──────── SUPPLIED DATA
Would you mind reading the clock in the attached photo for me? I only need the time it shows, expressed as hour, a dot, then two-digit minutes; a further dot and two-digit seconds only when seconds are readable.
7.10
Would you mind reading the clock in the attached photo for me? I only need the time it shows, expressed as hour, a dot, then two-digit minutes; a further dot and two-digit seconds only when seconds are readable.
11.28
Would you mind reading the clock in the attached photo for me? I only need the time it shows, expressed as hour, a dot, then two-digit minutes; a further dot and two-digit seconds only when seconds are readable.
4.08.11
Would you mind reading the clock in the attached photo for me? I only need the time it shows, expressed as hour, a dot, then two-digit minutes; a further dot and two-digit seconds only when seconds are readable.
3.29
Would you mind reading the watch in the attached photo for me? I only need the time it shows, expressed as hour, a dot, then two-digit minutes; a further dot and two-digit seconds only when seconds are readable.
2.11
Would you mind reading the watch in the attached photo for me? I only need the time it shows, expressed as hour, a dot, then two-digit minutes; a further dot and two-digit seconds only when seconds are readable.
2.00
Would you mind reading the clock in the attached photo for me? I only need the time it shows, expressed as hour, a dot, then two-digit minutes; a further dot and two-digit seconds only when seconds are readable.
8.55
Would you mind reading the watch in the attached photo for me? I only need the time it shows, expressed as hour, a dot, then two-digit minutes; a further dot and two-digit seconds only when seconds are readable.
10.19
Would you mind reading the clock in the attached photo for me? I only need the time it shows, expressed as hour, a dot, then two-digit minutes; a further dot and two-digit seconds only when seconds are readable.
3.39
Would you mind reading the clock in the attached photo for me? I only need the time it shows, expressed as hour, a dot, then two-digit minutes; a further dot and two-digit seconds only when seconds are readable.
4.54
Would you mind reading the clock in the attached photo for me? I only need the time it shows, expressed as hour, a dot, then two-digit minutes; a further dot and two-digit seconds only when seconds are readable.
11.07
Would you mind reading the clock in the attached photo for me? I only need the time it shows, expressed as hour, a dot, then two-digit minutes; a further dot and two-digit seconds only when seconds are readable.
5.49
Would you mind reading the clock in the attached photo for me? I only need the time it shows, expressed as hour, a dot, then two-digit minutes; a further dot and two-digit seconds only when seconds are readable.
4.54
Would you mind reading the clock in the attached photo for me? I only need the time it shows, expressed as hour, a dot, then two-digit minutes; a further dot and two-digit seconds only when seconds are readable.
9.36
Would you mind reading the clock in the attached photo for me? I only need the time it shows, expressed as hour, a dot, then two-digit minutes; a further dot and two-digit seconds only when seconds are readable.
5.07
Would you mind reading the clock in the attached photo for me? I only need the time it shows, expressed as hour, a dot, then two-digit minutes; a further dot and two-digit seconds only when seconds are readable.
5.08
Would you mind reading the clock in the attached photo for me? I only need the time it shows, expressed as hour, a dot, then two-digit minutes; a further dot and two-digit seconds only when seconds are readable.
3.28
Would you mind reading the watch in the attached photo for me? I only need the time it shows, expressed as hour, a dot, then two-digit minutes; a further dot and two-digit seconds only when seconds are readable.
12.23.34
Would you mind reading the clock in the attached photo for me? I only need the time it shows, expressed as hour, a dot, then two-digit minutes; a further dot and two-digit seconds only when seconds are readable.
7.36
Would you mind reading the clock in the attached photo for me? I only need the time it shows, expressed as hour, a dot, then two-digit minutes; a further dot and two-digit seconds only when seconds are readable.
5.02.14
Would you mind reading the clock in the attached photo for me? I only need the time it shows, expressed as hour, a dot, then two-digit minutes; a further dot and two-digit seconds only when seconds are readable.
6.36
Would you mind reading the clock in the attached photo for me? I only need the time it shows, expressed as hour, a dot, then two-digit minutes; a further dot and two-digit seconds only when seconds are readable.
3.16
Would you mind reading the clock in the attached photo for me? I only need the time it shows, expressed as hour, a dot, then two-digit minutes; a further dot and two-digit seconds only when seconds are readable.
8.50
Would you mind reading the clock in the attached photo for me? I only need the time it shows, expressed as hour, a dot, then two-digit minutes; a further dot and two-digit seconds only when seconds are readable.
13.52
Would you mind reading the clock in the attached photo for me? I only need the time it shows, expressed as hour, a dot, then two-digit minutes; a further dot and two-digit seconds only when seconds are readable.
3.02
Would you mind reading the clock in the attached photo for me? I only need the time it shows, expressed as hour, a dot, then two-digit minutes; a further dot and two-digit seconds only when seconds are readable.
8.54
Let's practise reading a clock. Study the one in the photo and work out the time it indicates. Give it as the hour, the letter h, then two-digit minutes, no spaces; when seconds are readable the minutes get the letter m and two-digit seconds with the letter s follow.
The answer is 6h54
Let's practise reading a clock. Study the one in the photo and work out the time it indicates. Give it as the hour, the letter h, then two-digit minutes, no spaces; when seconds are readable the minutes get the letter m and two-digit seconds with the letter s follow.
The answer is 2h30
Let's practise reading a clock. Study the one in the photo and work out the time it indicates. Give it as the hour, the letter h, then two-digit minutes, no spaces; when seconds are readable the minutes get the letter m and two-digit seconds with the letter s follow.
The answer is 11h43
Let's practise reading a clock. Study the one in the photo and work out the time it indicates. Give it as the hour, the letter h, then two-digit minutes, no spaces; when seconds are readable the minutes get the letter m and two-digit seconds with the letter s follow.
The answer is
────────────────
WHAT THE TASK REQUIRES>
List every line in the data above that contains the word "answer", copying each line in full.

FINISHED TASK>
The answer is 6h54
The answer is 2h30
The answer is 11h43
The answer is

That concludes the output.